Metadata Extraction¶
The service account requires access to the Databricks cluster. It must be able to access the tables and metadata to perform the extraction process.
Profiling/Sampling¶
The service account requires access to the Databricks cluster to perform Profiling/Sampling.
Steps in Alation¶
STEP 1: Add a New Datasource¶
Add a new Datasource on the Sources page.
Step 2: Set up the Connection¶
On the Add a Data Source screen of the wizard, specify:
Database Type: Custom DB
JDBC URI: URI in the required format. See JDBC URI.
Example:
spark://4724910916864653.3.gcp.databricks.com:443/default;transportMode=http;ssl=1;httpPath=sql/protocolv1/o/5678080404529670/1129-091234-pooh138;AuthMech=3;UserAgentEntry=Alation/2021.3;Select Driver: select the Simba Spark JDBC driver for GCP Databricks from the Select Driver drop-down list. Refer to the appropriate version of Support Matrix for the driver version.

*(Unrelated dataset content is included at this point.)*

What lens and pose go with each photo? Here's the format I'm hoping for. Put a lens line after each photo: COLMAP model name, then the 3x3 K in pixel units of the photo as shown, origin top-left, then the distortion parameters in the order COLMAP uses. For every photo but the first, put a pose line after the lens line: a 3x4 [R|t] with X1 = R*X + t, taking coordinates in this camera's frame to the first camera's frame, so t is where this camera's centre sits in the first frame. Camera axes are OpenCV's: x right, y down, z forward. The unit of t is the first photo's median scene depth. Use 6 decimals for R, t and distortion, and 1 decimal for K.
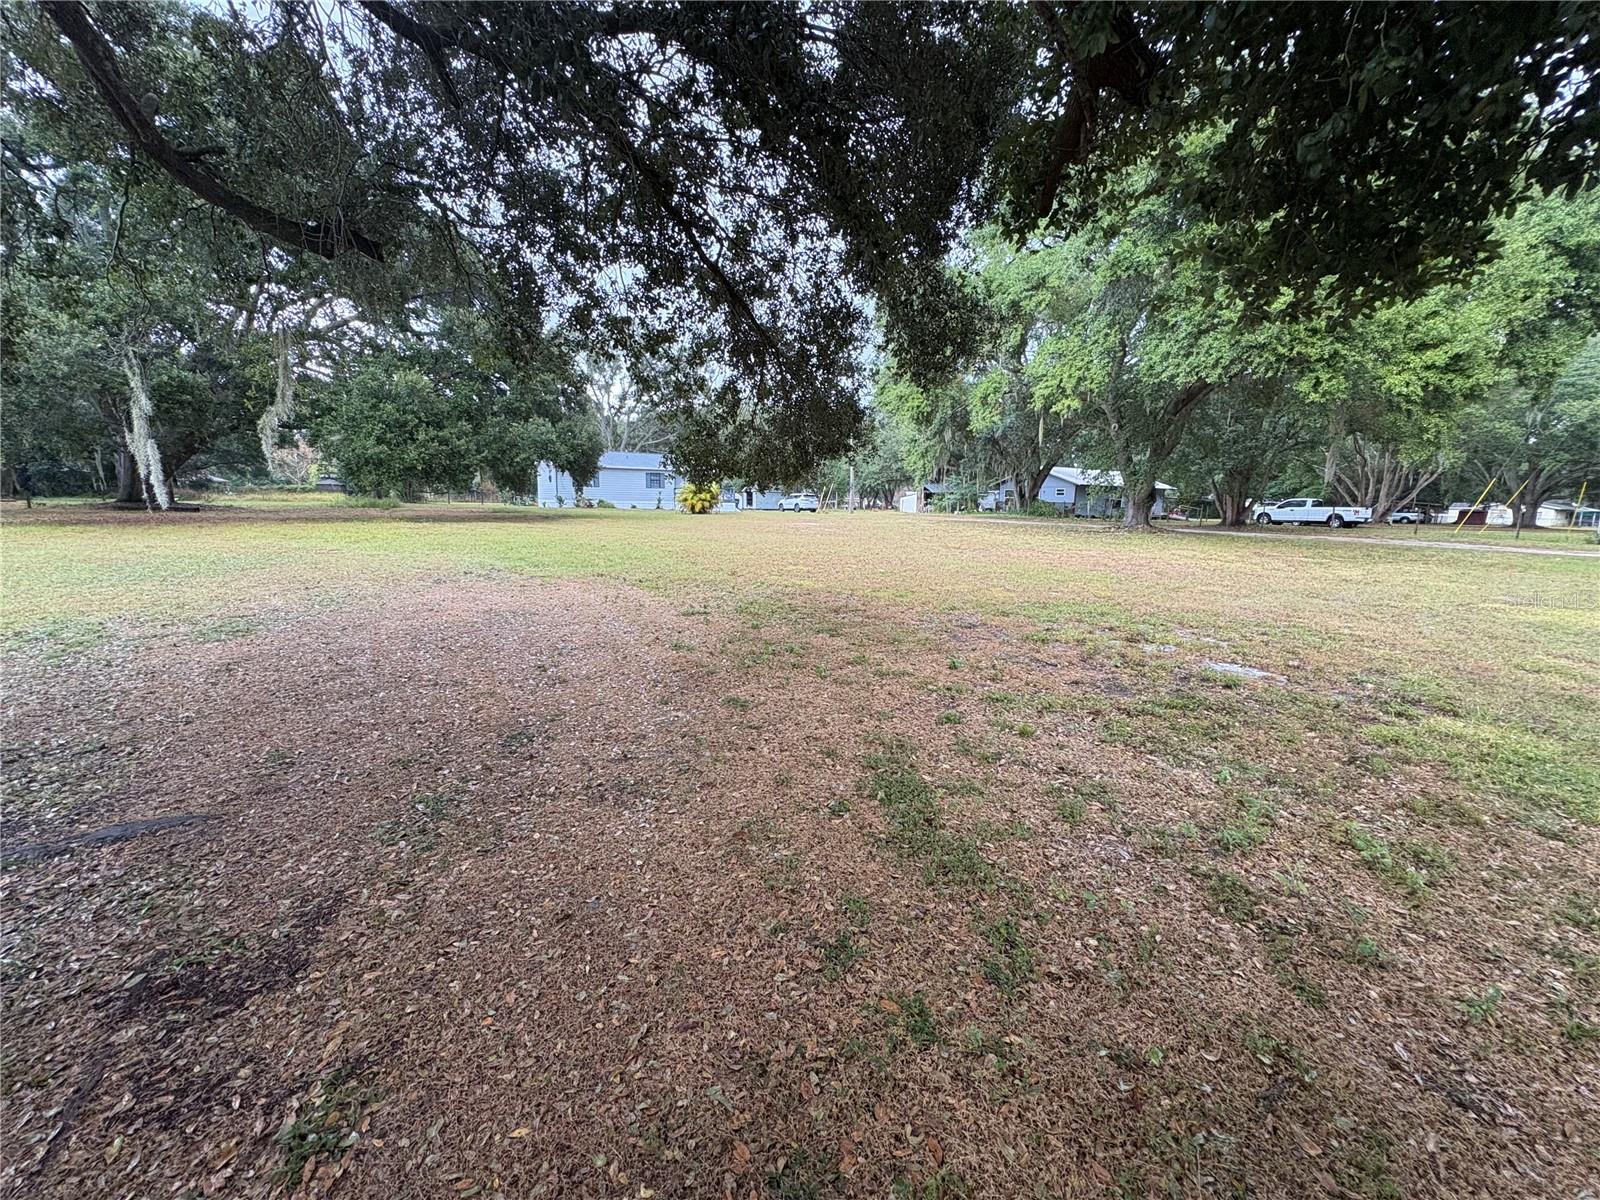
lens RADIAL K [[635.1, 0, 800.0], [0, 635.1, 600.0], [0, 0, 1]] dist [-0.002289, 0.000056]
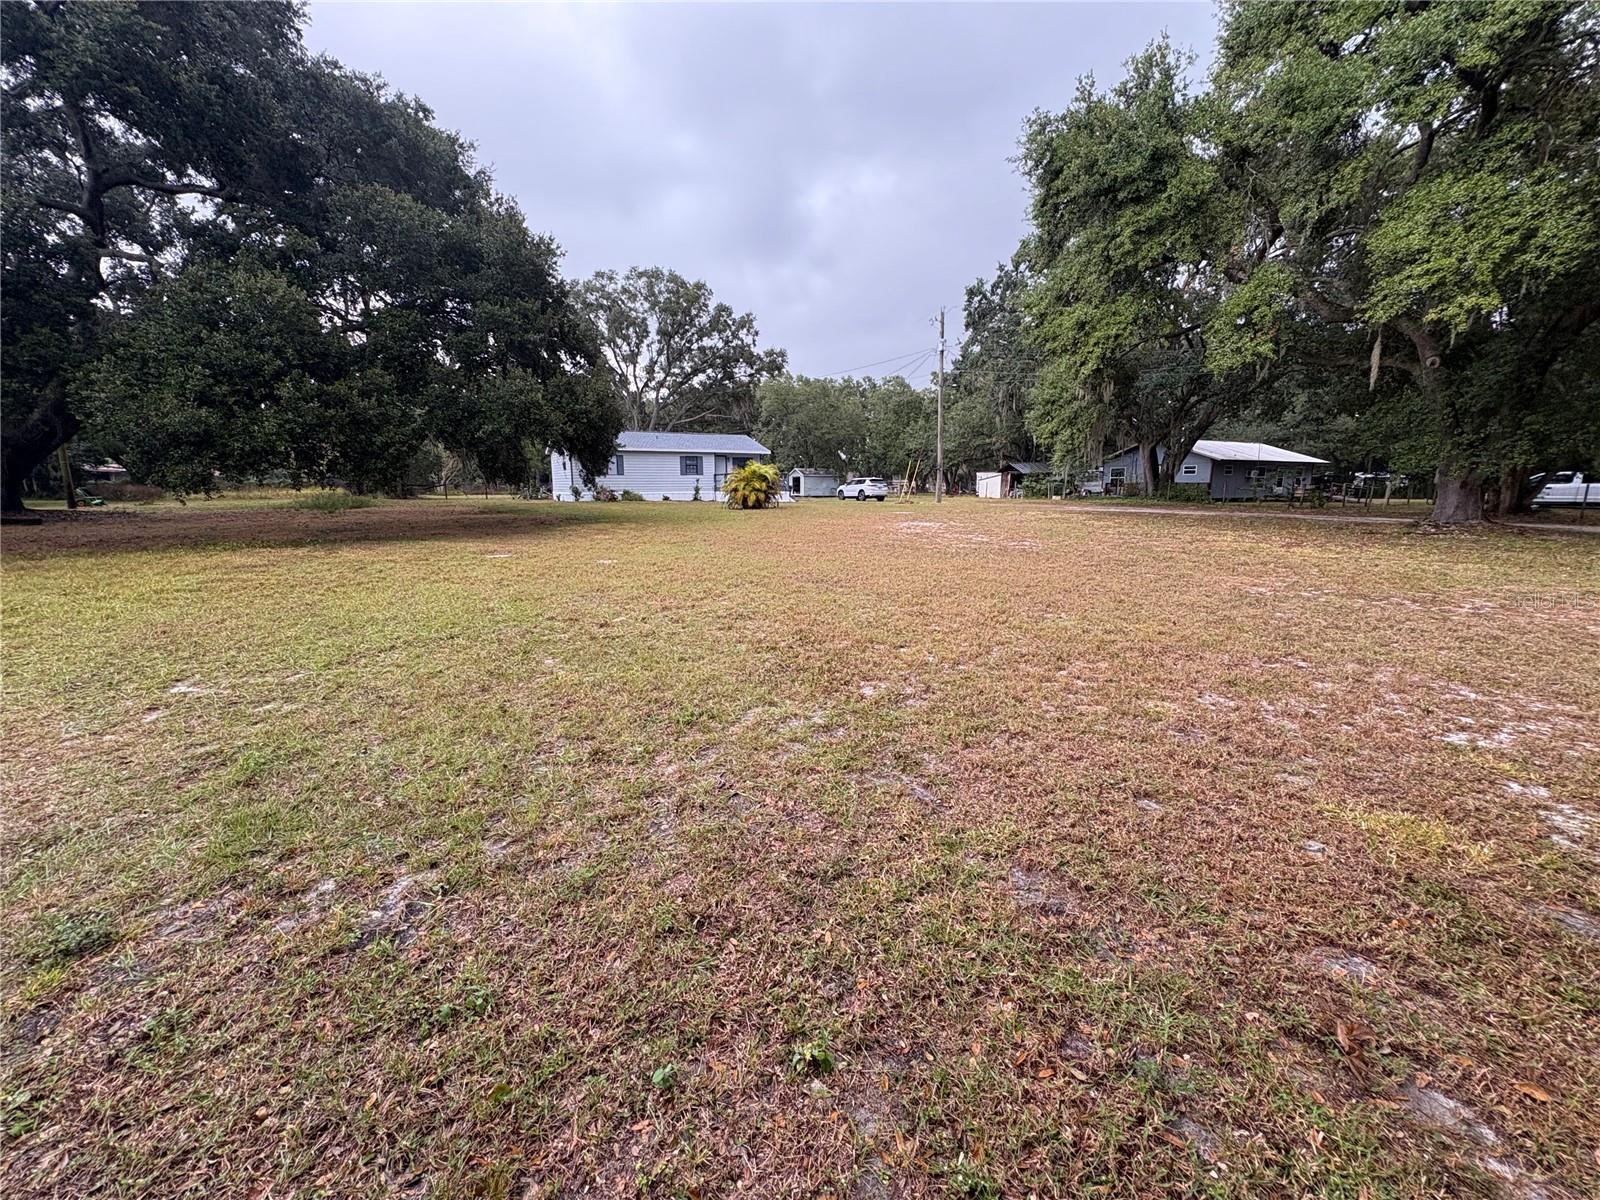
lens RADIAL K [[635.1, 0, 800.0], [0, 635.1, 600.0], [0, 0, 1]] dist [-0.002289, 0.000056]
pose [[0.998762, -0.009896, -0.048741, -0.050453], [0.011115, 0.999631, 0.024801, -0.034198], [0.048478, -0.025312, 0.998503, 0.187297]]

Click Save and Continue. The next wizard screen - Set Up a Service Account - will open.
Note
Do not select the Kerberos ‘Use Kerberos’ checkbox.
![]()
Step 3: Enter Service Account Credentials¶
Enter the token information in the Username and Password fields as follows:
Username: type the word token.
Password: enter the token string.
Step 4: Configure Your Data Source¶
Click Skip this Step. QLI for this type of data source is set up on the Settings > Query Log Ingestion tab and requires additional configuration on the Databricks side (see below).

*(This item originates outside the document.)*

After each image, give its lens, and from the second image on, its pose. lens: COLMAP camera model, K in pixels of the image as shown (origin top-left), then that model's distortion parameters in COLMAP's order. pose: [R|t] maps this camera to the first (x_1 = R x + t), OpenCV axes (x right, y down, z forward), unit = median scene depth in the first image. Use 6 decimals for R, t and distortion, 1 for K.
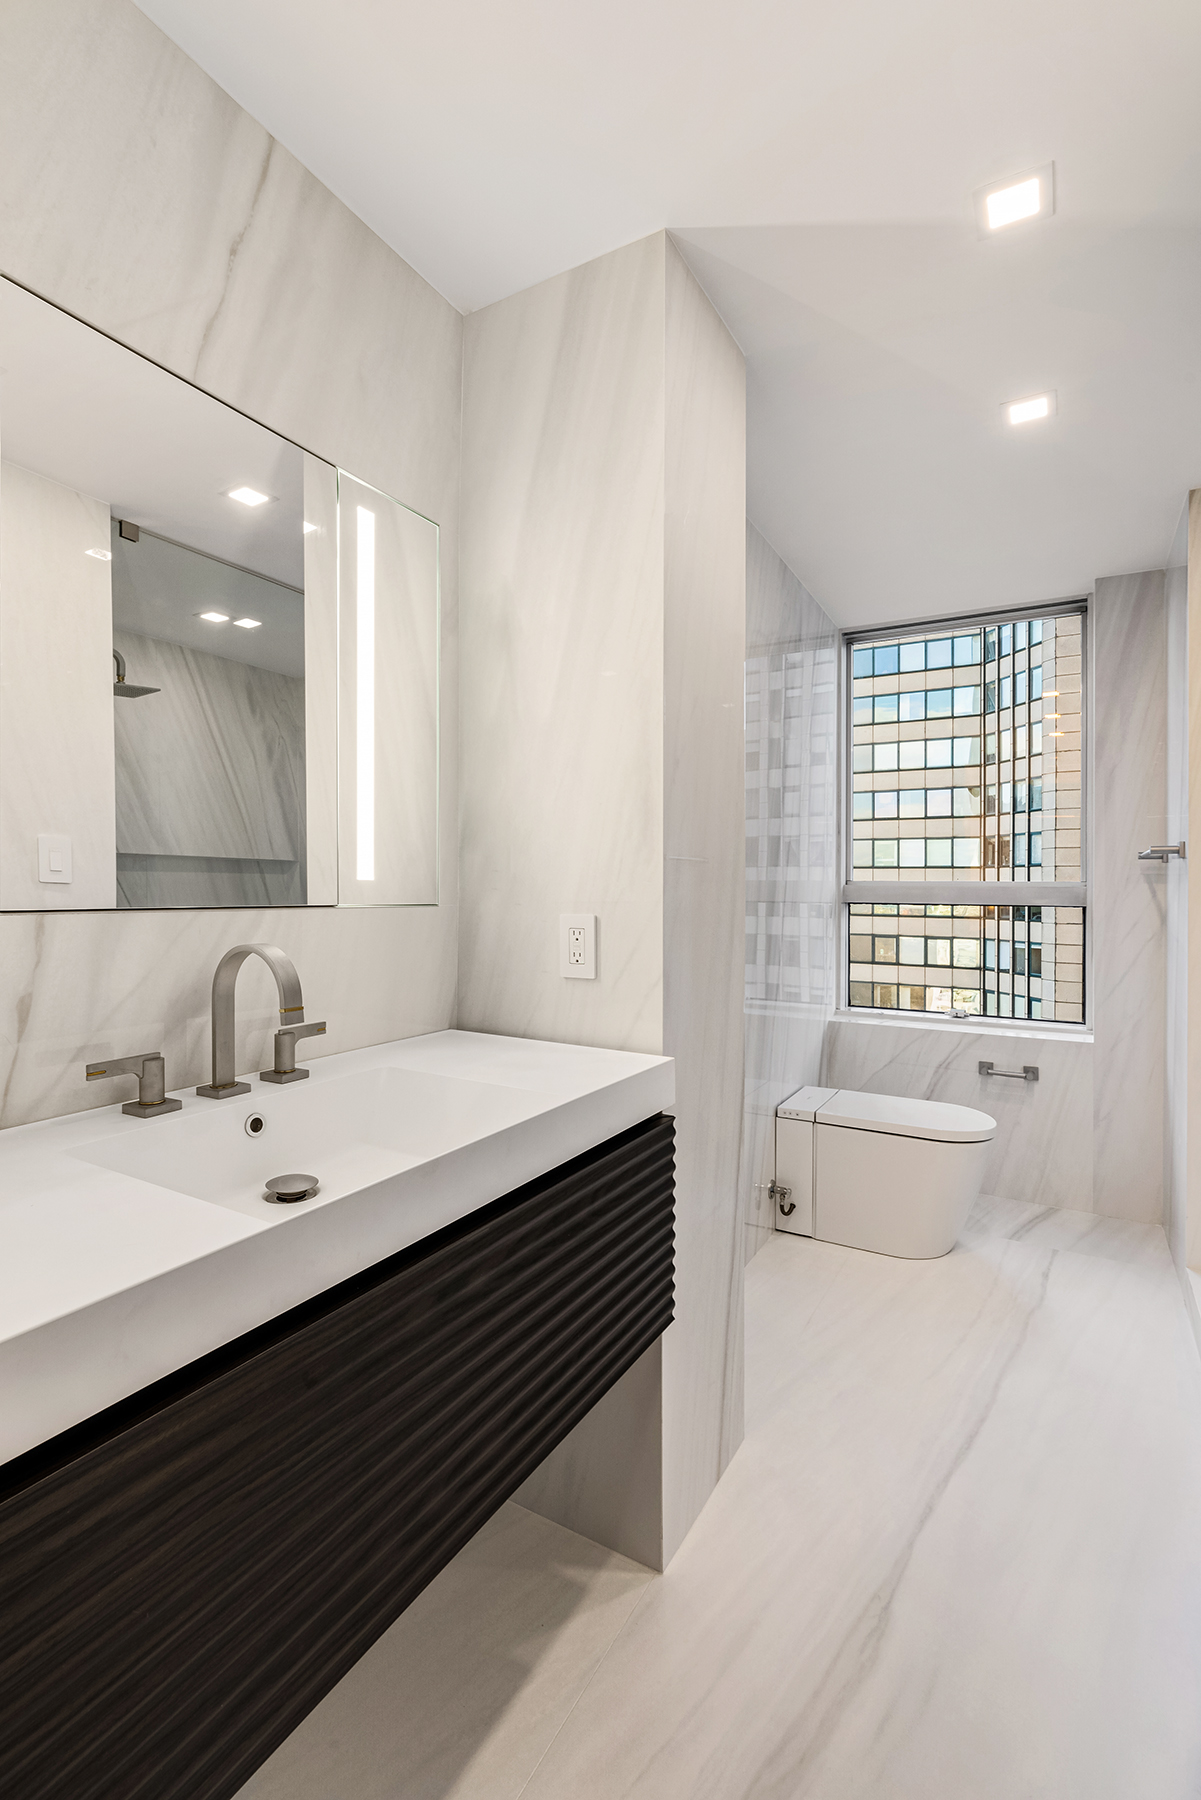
lens RADIAL K [[844.3, 0, 598.5], [0, 844.3, 894.8], [0, 0, 1]] dist [-0.009166, 0.001018]
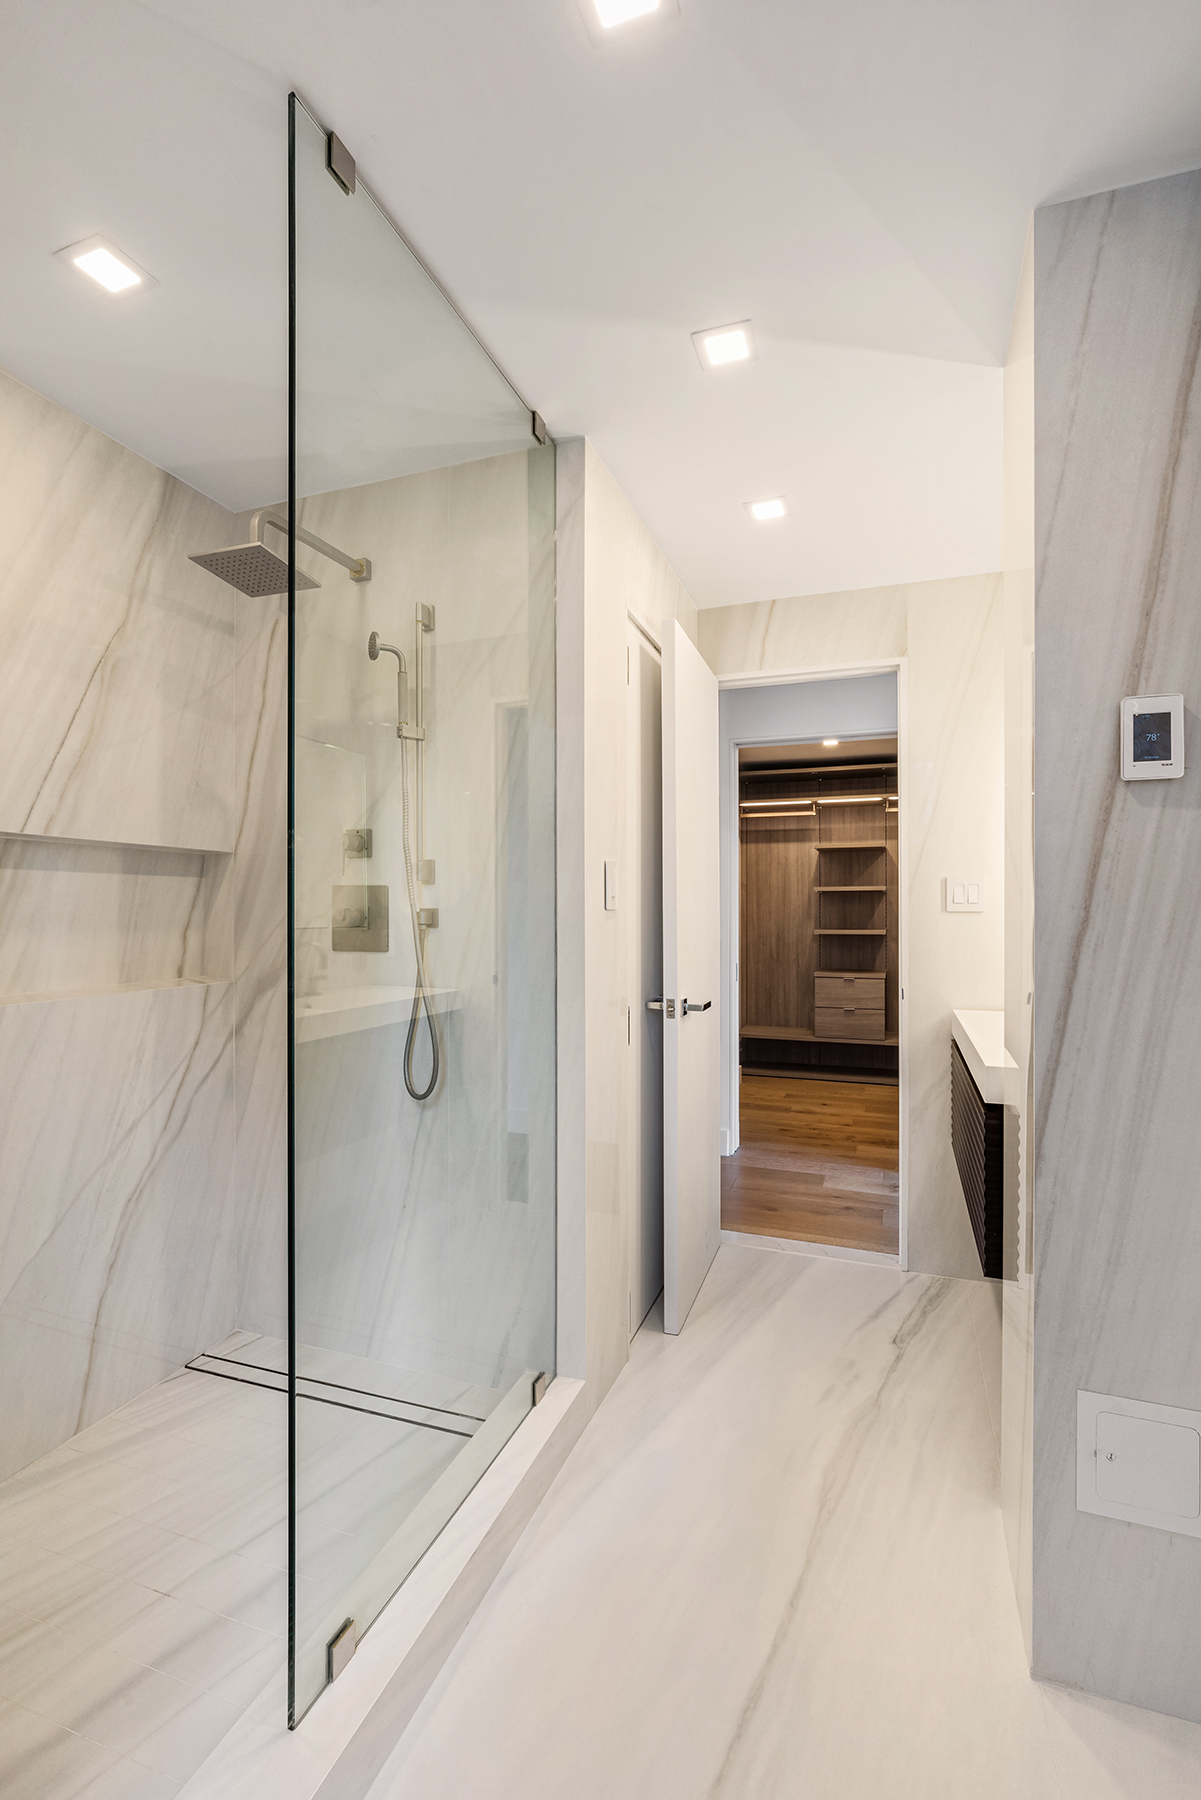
lens RADIAL K [[844.3, 0, 610.7], [0, 844.3, 904.3], [0, 0, 1]] dist [-0.009166, 0.001018]
pose [[-0.983881, -0.003100, -0.178796, 0.886611], [-0.002520, 0.999991, -0.003472, -0.051272], [0.178805, -0.002966, -0.983880, 2.191633]]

After this step you are navigated to the Settings page of your data source.
Metadata Extraction¶
Configure and perform metadata extraction and verify the results:
In Settings > Custom Settings, set the Catalog Object Definition to Schema.Table:
![]()
In Settings > Metadata Extraction, set up and perform MDE. Refer to Metadata Extraction.
For GCP Databricks, Alation supports automatic MDE, manual or scheduled. Custom query-based MDE is not supported for this type of data source.
Profiling¶
Configure and perform Sampling and Profiling :
Users can run a sample for an individual table on the Samples tab of the Table Catalog page or profile an individual column on the Overview tab of the Column page.
Automatic full and selective Profiling is supported.
Use the Per-Object Parameters in Settings tab to specify which objects to profile.
Note
Make sure that the Skip Views checkbox of the respective schemas is unchecked to perform the Profiling.
Query Log Ingestion¶
Not supported.
Compose¶
Log into Compose:
Authenticate in Compose with your GCP Databricks credentials.
Use the Schema.Table format for writing queries.
Note
OAuth for Compose is not supported for Databricks on GCP.